Robot: "Dick, malfunction...Dick, malfunction..."

  • Action Girl: Scarlet Nova.
  • Affectionate Parody: Of B-movies, bad sci-fi space operas and everything in between.
  • Bad Bad Acting: Neither one of the actors playing Dick and Scarlet can act to save their lives, which just adds to the campy atmosphere.
  • Cliche Storm: Just about every conceivable trope associated with So Bad It's Good schlock is deliberately invoked.
  • Deliberate Values Dissonance: Lampooned. Dan Smith brings up out how he thought the movie-going public in the 1970s weren't quite ready for his ideas on no-nonsense Action Girls and how he was ahead of his time. On other hand, said 1970s moving-going public were actually just fine with Action Girls as they saw nothing special about the director's "progressive" vision.
  • Department of Redundancy Department: Early on, the Big Bad Emperor tries to imprison Scarlet Nova on top of the Tower of Eternal Solitude for all eternity.
  • The Dev Team Thinks of Everything: The commentary track will put into account quite a few small details if you do something seemingly unexpected. One example is twirling Scarlet around in a circle early on. Not only will Dan Smith comment on this and how she doesn't quite does it as well as Dick, but if you do the same thing to Dick later on, he'll acknowledge that too and follow up on the comparison made previously.
  • Executive Meddling: Apparently, the squid enemies found in the game were the result of the producers' nephews coming to the set and wanted to be part of the movie. Which over the course of the game, turns out to be one out of several "compromises."

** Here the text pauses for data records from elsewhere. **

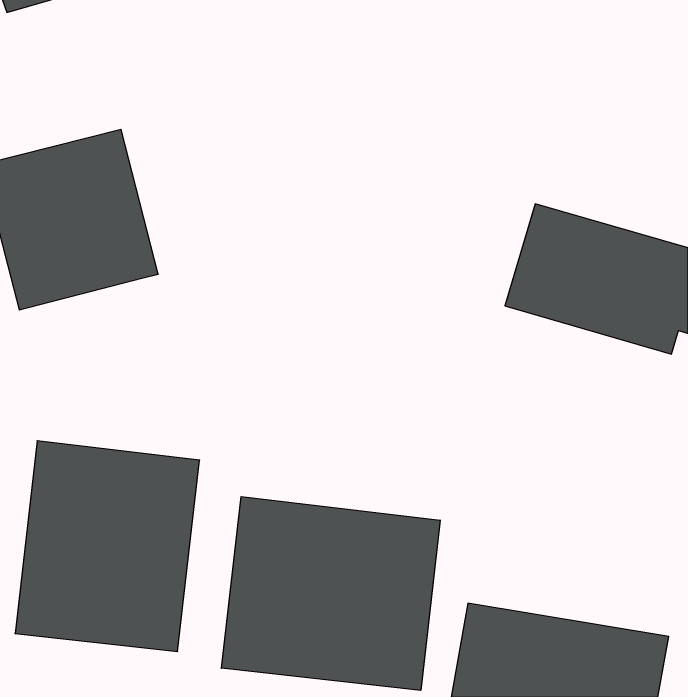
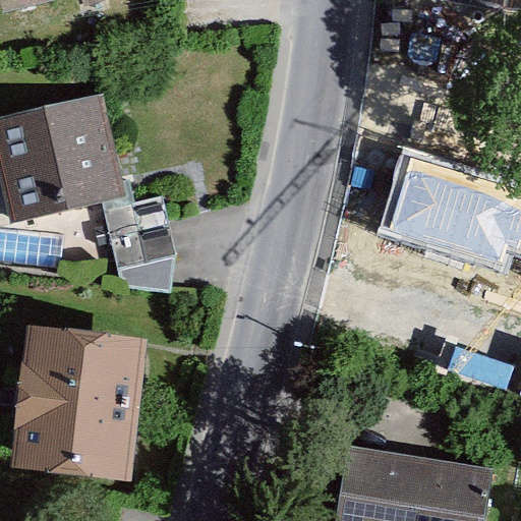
building: none -> [105,194,172,296]
building: [221,497,440,690] -> none

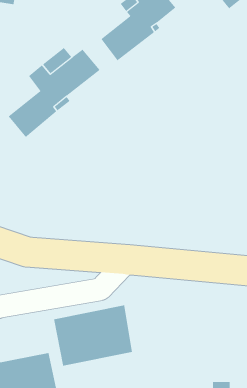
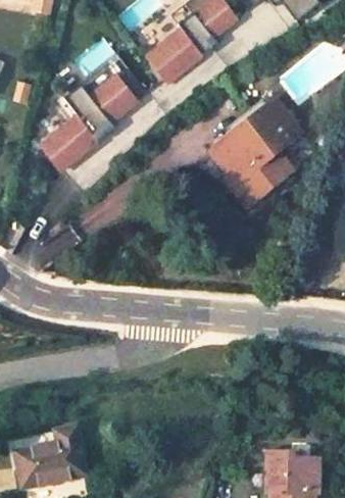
building: none -> [212,107,291,206]
building: [54,305,133,367] -> none

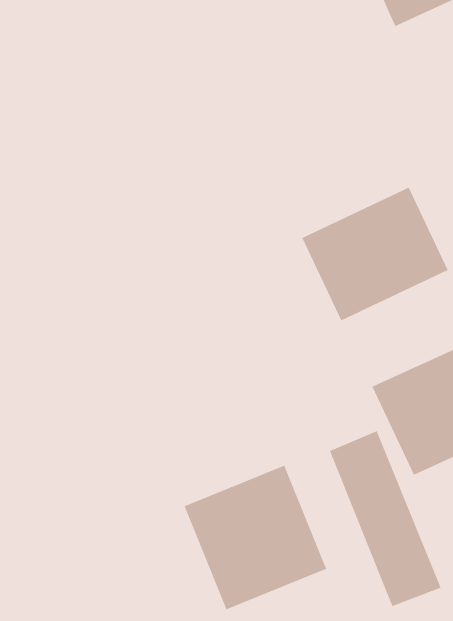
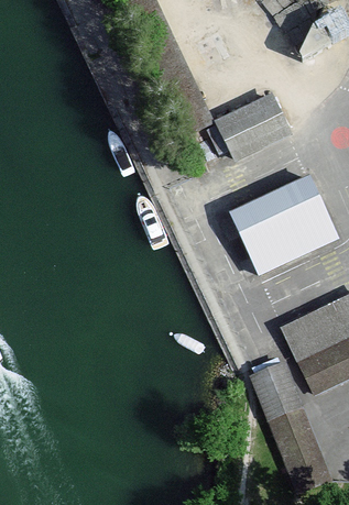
building: none -> [215,91,291,160]
building: [184,465,327,610] -> none

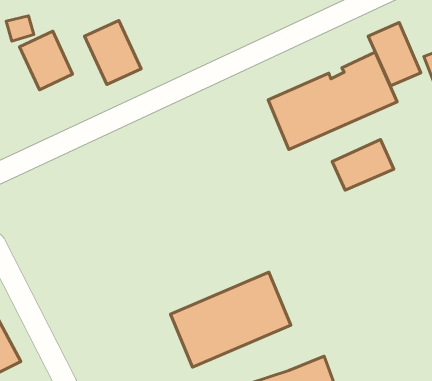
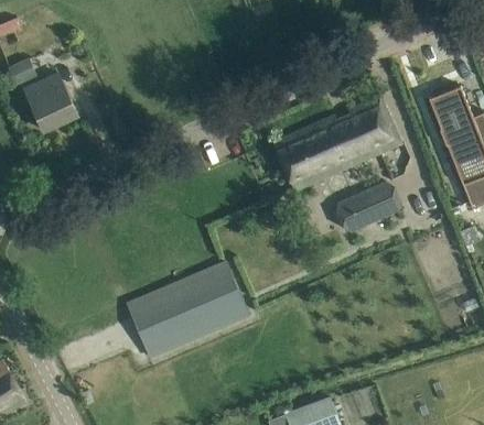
building: [84,20,141,85] -> none
building: [368,22,421,86] -> none
building: [170,272,291,367] -> [127,262,247,357]

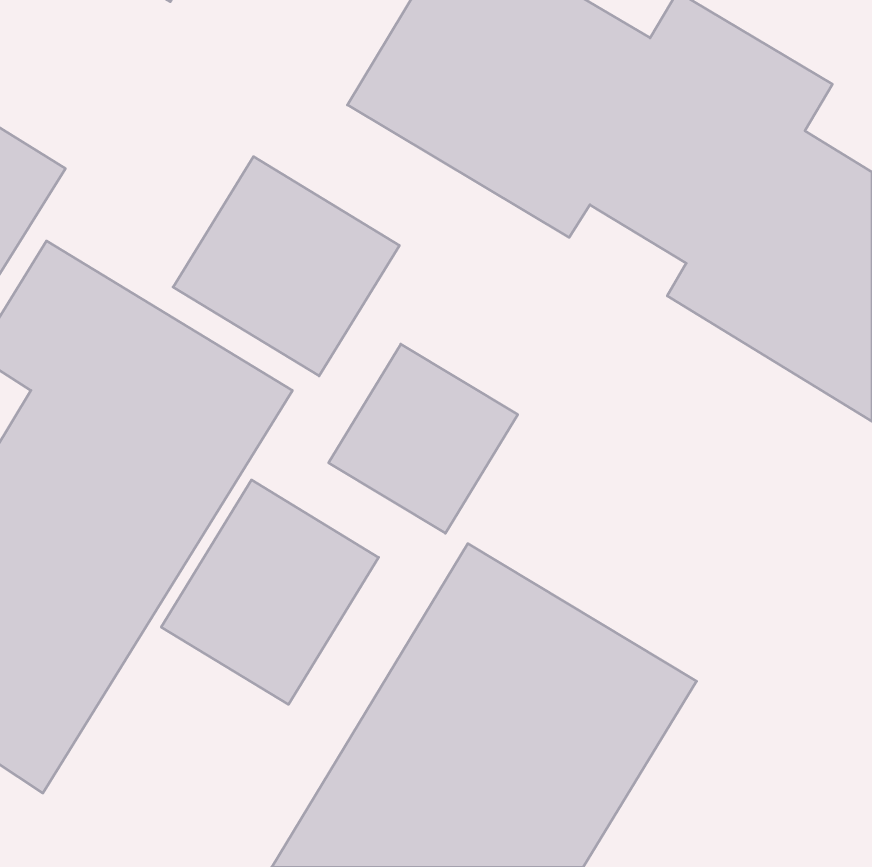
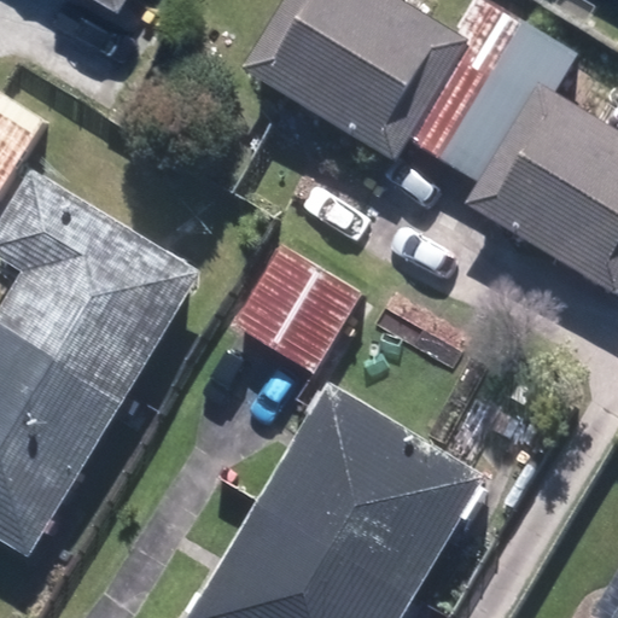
building: [173,157,399,376] -> none
building: [161,480,379,704] -> none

  • Framing Device: The entire game is this, framed as an in-verse DVD of the titular movie. And with the commentary track switched on.
  • Jerkass: The director is such an bumbling sleaze that despite acknowledging how much of a "trooper" the actor playing Robot was, he wasn't put on the payroll and thus was never included in the credits.

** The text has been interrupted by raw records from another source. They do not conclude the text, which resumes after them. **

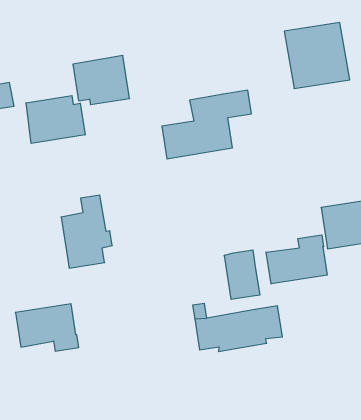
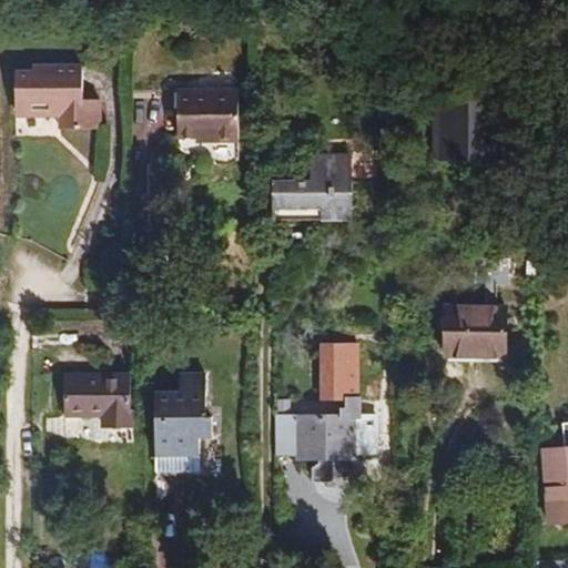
building: [26,96,85,143] -> none
building: [61,195,112,268] -> [153,373,209,454]
building: [266,235,327,284] -> none

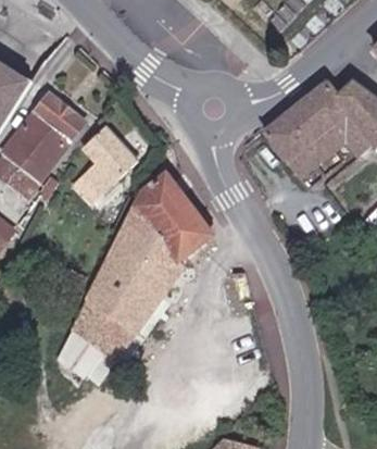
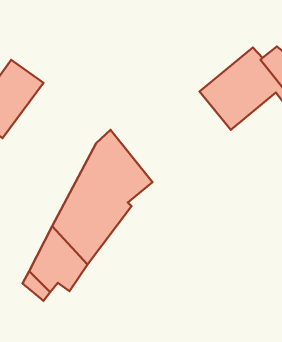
building: [71,128,131,201] -> none

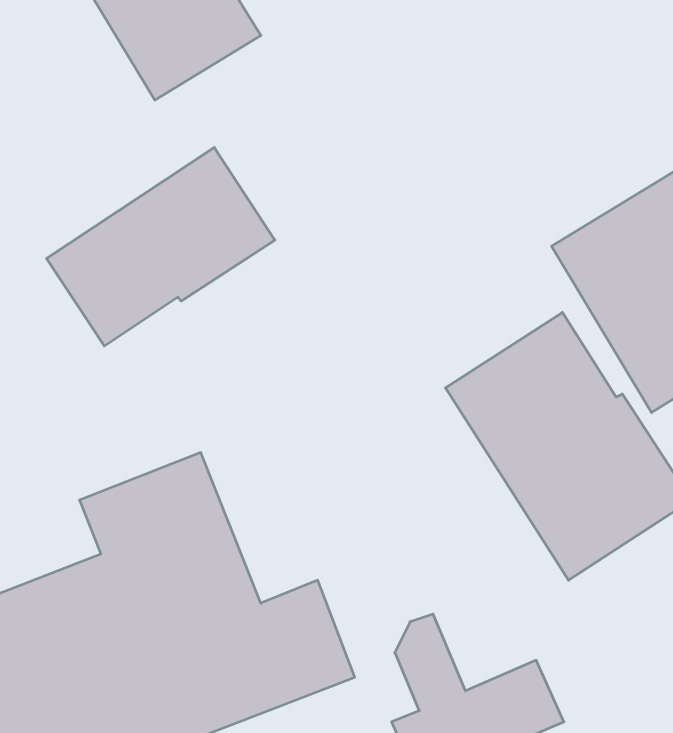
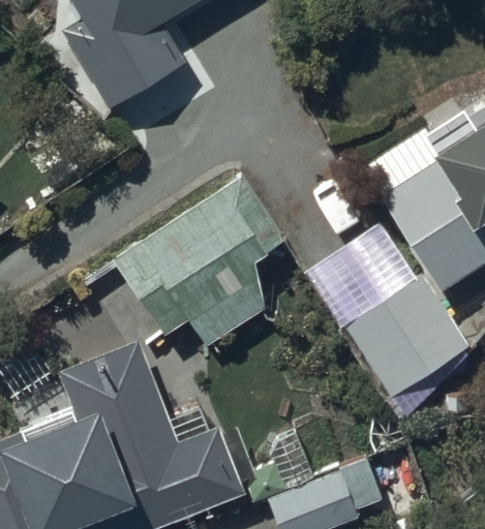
building: [47,147,275,346] -> none
building: none -> [113,183,281,350]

  • Hypocritical Humor: For all of Dan Smith's pretensions of being a visionary director who's in it for the art, he sure likes undermining his own arguments.

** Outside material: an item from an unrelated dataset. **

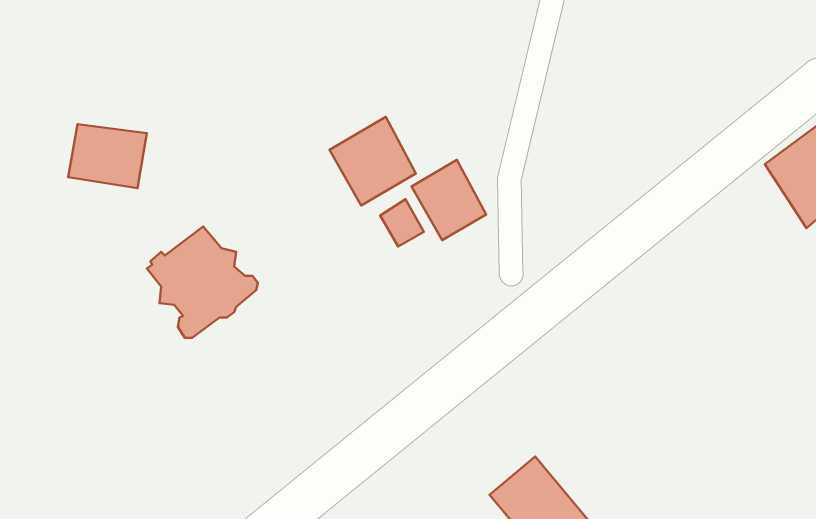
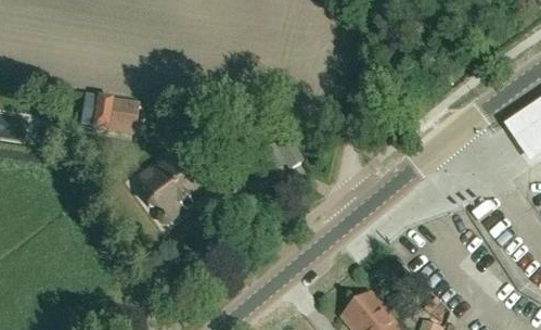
building: [329,117,416,206] -> none
building: [411,160,486,240] -> none

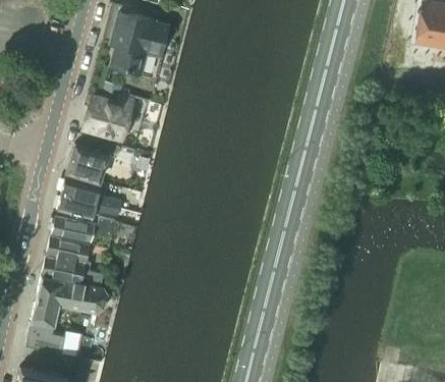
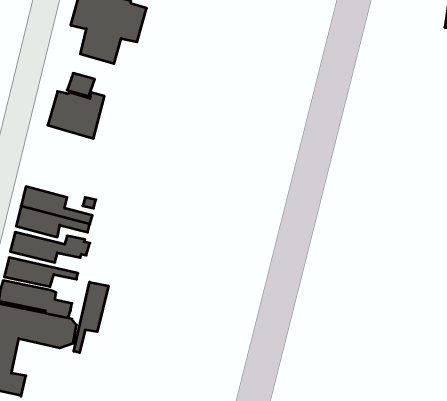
building: [67,139,120,181] -> none
building: none -> [74,282,108,353]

  • Lantern Jaw of Justice: Dick Starspeed. Lampshaded in the commentary, which brings up how the actor playing Dick was chosen because Dan Smith thought he had movie star material.
  • MST3K Mantra: Dan Smith seems to fully embrace this trope.
  • Pet The Dog: For all of Dan Smith's antics, he still appreciates talent when he sees it (usually) and makes a point to provide food to his film crew.
  • Prima Donna Director: The running commentary shows Dan Smith to be this, in addition to being a very sleazy director.
  • Prop Recycling: In-verse, some of the monsters and backdrops were taken from another movie Dan Smith made previously.
  • Punctuated! For! Emphasis!: The actor playing Dick Starspeed talks like a second-rate Captain Kirk.
  • Raygun Gothic: The "high-tech" gadgets and weapons on display are as cheesy as they go.
  • Retraux: The titular movie itself looks and acts like it comes straight out of the era it was purportedly made. With the director being a melange of every mid-20th Century schlockmeister, with a dash of Ed Wood in for good measure.
  • The Seventies: The film comes from this decade (and looks the part). Though the style also evokes the sort of sci-fi B-movies that were popular in The Fifties.
  • Somewhere a Palaeontologist Is Crying: The Stop Motion dinosaurs Dick, Scarlet and Robot fight do not sound, let alone behave at all like any real prehistoric creature.
  • Special Effect Failure: All over the place, and it's deliberate. The cheap dolls, plastic trees and obviously fake spaceship are just the tip of the iceberg.
  • Stylistic Suck: The game actually does a very good job simulating all the trappings of a bad, low-budget B-movie, right down to the boom mics and visible strings. The developers even manage to replicate the cheap Stop Motion effects on various creatures by intentionally slowing down their models' framerate.
  • Viewers are Morons: How the commentary tries to justify some of the more ludicrous stuff on-screen, as even he didn't really give a damn about plot or being accurate.
  • Vindicated by History: Dan Smith, the director commentating over the in-verse film, likes to think his work's been vindicated. Though it's not necessarily for the reasons he claim.
  • X Meets Y: Flash Gordon meets Plan 9 from Outer Space and a lot of other B-movies.